Жизни новой жаждущий -- с ветхою простится;
Сердце лишь Юпитер зрит, мы же видим лица.
Когда нам встречается у Дешана "Jupiter venu de Paradis"[33] ["Юпитер, что пришел из Рая"], слова эти ни в коей мере не свидетельствуют о неблагочестии, так же как и слова Вийона в трогательной балладе, сочиненной им для своей матери в качестве молитвы Царице Небесной, называемой им "haulte Deesse"[34] ["горней Богиней"].
Некий языческий оттенок звучал также в пастушеской поэзии; боги появлялись там запросто. В Le Pastoralet монастырь целестинцев в Париже -- это "temple au hault bois pour les dieux prier"[35] ["храм в глуши лесной для молитв богам"]. Это невинное язычество никого не могло озадачить.
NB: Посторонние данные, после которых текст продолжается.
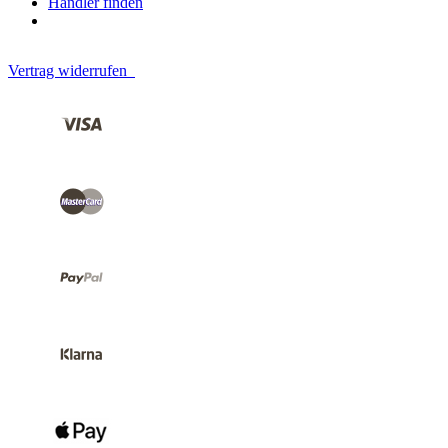
Händler finden
Vertrag widerrufen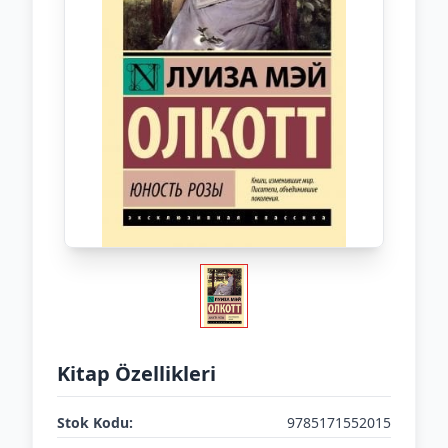
Kitap Özellikleri
Stok Kodu:
9785171552015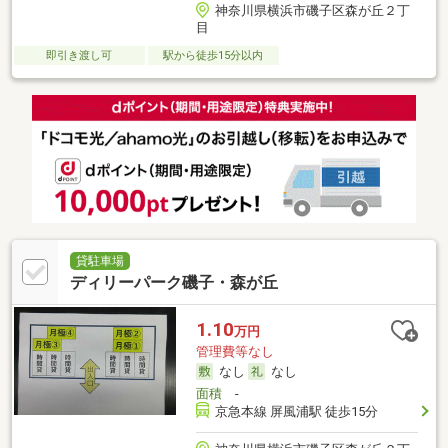
神奈川県横浜市磯子区森が丘２丁
目
即引き渡し可
駅から徒歩15分以内
貸駐車場
ディリーパーク磯子・森が丘
1.10
万円
管理費等なし
なし
なし
面積
-
京急本線 屏風浦駅 徒歩15分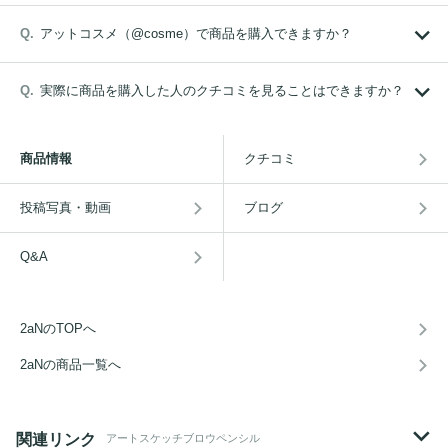
アットコスメ（@cosme）で商品を購入できますか？
実際に商品を購入した人のクチコミを見ることはできますか？
商品情報
クチコミ
投稿写真・動画
ブログ
Q&A
2aNのTOPへ
2aNの商品一覧へ
関連リンク
アートスケッチブロウペンシル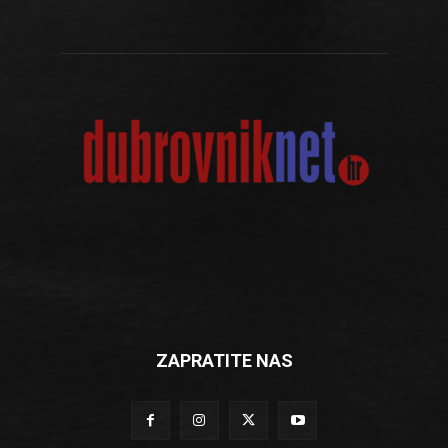
ZAPRATITE NAS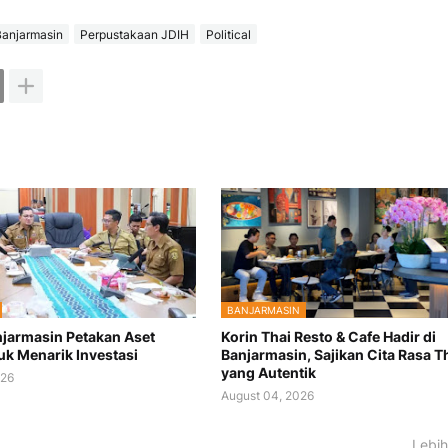
anjarmasin
Perpustakaan JDIH
Political
BANJARMASIN
jarmasin Petakan Aset
Korin Thai Resto & Cafe Hadir di
uk Menarik Investasi
Banjarmasin, Sajikan Cita Rasa T
yang Autentik
026
August 04, 2026
Lebih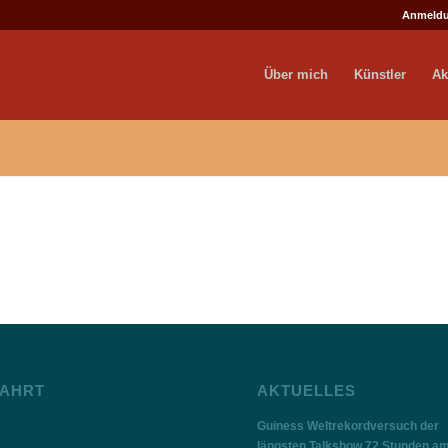
Anmeld
Über mich
Künstler
Ak
AHRT
AKTUELLES
Guiness Weltrekordversuch der
längsten Talkshow 72 Stunden a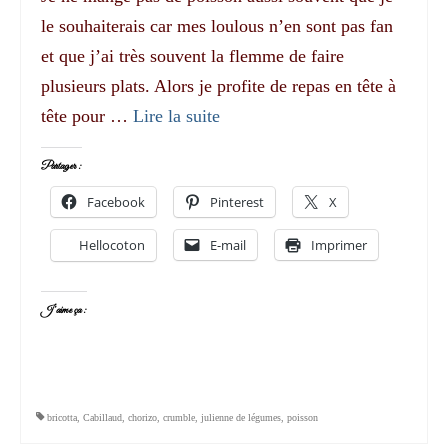
le souhaiterais car mes loulous n’en sont pas fan
et que j’ai très souvent la flemme de faire
plusieurs plats. Alors je profite de repas en tête à
tête pour …
Lire la suite­­
Partager :
Facebook
Pinterest
X
Hellocoton
E-mail
Imprimer
J’aime ça :
bricotta
,
Cabillaud
,
chorizo
,
crumble
,
julienne de légumes
,
poisson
В довершение поэт объявляет: "Se pour estrangier ma Muse je parle des dieux des paiens, sy sont les pastours crestiens et moy"[36] ["Ежели для своеобразия моей Музы я и говорю о богах язычников, то пастыри мои суть христиане, и сам я тоже"]. Также и Молине, которому являются в видении Марс и Минерва, перекладывает ответственность на Raison et Entendement [Разум и Рассудок], поведавших ему следующее: "Tu le dois faire non pas pour adjouter foy aux dieux et deesses, mais pour ce que Nostre Seigneur seul inspire les gens ainsi qu'il lui plaist; et souventes fois par divers inspirations"[37 ]["Делать так должно тебе не для умножения веры в богов и богинь, но потому, что один только Господь Наш вдыхает в людей то, что Ему угодно, и часто посредством разнообразных внушений"].